PIONEER'S BADGE: Samrec volunteer Keith Brewerton and Agro, one of the permanent residents, show off one of the 'pingers' which will be attached to some of the penguins to be released. Picture: MIKE HOLMES
PIONEER’S BADGE: Samrec volunteer Keith Brewerton and Agro, one of the permanent residents, show off one of the ‘pingers’ which will be attached to some of the penguins to be released. Picture: MIKE HOLMES

FOR the first time in South African waters, researchers will be monitoring penguin movement in Algoa Bay using technology similar to that used for tracking shark activity along the coast.

A small group of penguins will soon be released from the South African Marine Rehabilitation and Education Centre (Samrec), in Port Elizabeth, fitted with “pingers” – small devices that send radio frequencies to receivers around the Bay.

“These receivers can then be visited to retrieve vital data about our penguins’ movements, and we can see how far they have to travel for food,” Samrec volunteer Keith Brewerton said.

The “pingers”, as Brewerton calls them, are attached to the penguins in such a way that they do not compromise the waterproofing of their feathers. These devices, manufactured in Canada, cost C$380 each (about R3700).
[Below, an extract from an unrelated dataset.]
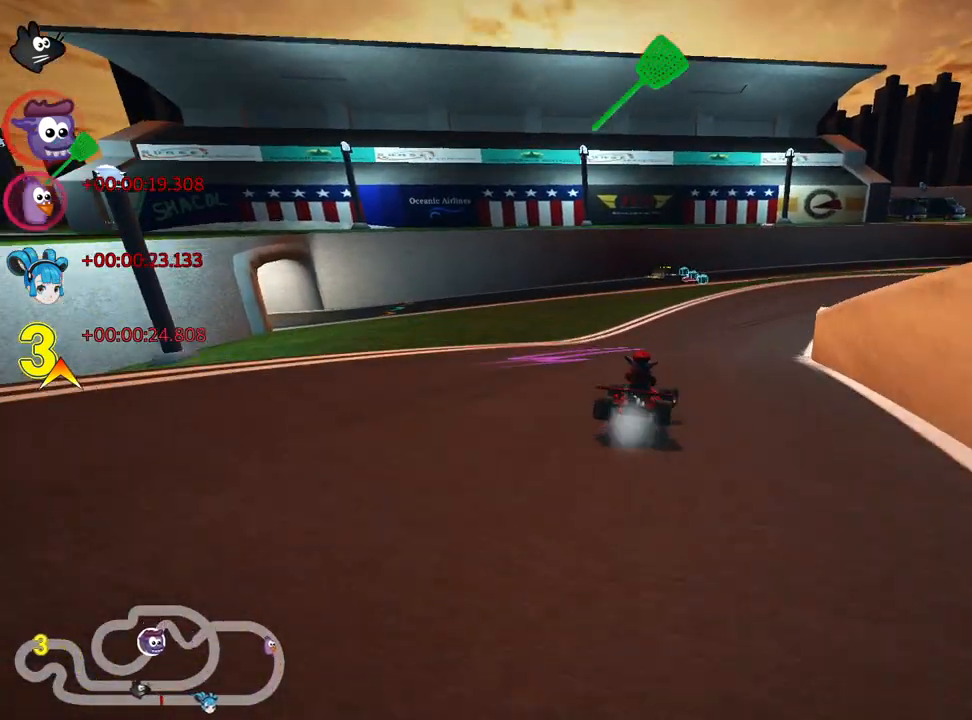
{"keys": ["right", "skid", "up"], "events": [[250, "right", "down"], [284, "nitro", "down"], [317, "left", "up"], [450, "nitro", "up"]]}
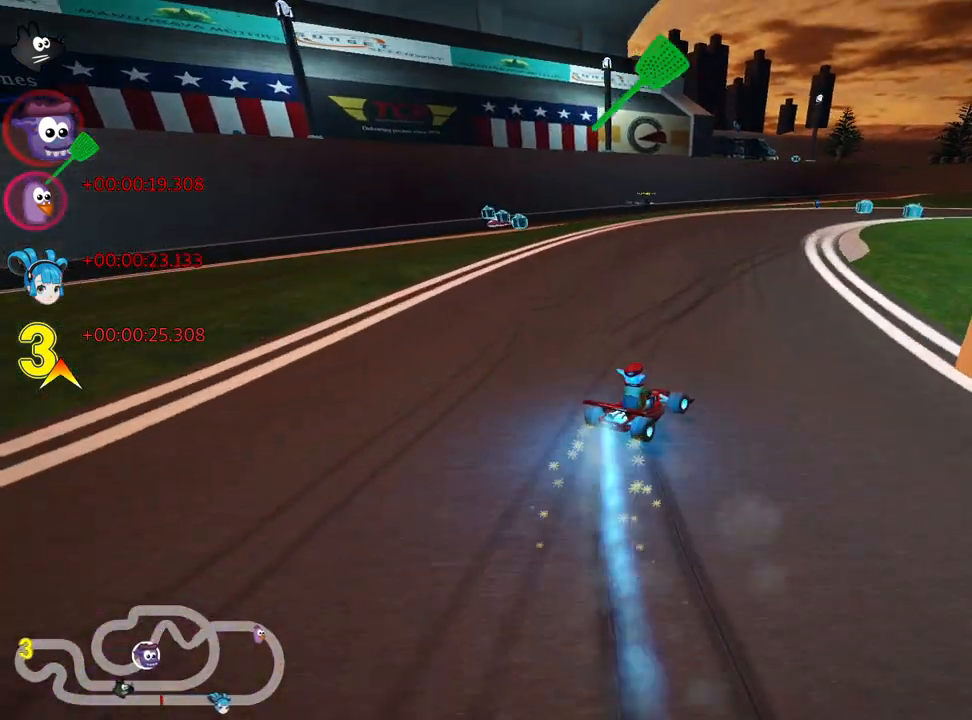
{"keys": ["left", "right", "skid", "up"], "events": [[500, "left", "down"]]}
Penguins that had worn the devices for some time at Samrec showed no signs of discomfort at having what Brewerton refers to as the “little badges on their chests”. During the first phase, three penguins will be released later this week to test the device’s effectiveness.

According to Samrec environmental education manager Eddy Molekoa this research is vital due to increasing food shortages for penguins in the Bay.

Adult penguins have to travel further away from their home on the St Croix islands looking for their staple diet of pilchards and anchovies, and upon returning home they need more energy. This forces them to digest the food they would normally regurgitate to feed their chicks.

“In some cases adults can supply only one chick with half the food it needs, instead of feeding two chicks completely. This is why more and more juvenile penguins wash up onshore – they just don’t have the strength they are supposed to have.”

This causes more concern about the dwindling penguin population at the St Croix islands, where the largest colony of African penguins has shrunk from about 80000 in 2002 to only a little more than 7000. It is believed there are only 28000 African penguins left in the world.

“We urge people to contact us if they ever see penguins on the beaches or rocks around Port Elizabeth. The only reason they would come ashore is if they are too weak to swim back to St Croix, and this puts them in danger. We will help them as best we can.”